**Work to complete**: Check every line of the data below for the word "Pulo" and say how many have it, without further comment.

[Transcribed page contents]

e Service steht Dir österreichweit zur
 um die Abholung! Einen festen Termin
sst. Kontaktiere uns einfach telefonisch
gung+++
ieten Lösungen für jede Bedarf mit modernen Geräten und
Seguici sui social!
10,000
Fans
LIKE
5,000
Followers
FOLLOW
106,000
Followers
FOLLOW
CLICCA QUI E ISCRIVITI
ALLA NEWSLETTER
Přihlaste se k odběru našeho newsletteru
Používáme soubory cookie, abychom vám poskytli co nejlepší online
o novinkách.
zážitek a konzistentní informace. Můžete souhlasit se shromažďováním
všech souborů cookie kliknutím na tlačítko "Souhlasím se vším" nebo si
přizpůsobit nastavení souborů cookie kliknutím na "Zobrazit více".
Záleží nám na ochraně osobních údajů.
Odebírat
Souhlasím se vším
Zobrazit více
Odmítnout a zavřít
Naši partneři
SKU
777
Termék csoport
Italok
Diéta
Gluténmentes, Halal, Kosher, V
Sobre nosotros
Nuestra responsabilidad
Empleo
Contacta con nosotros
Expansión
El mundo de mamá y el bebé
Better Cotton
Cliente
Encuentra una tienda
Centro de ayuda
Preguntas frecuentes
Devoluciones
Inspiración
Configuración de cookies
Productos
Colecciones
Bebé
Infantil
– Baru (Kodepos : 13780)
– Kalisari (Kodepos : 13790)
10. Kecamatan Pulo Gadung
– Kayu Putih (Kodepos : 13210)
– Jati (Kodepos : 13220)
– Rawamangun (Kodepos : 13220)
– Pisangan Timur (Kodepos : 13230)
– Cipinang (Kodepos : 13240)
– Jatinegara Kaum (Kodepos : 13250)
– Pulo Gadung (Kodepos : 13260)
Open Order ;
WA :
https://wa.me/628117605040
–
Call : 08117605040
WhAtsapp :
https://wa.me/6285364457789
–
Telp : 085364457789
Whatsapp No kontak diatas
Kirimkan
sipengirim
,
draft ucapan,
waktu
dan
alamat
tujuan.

**Your response**: 2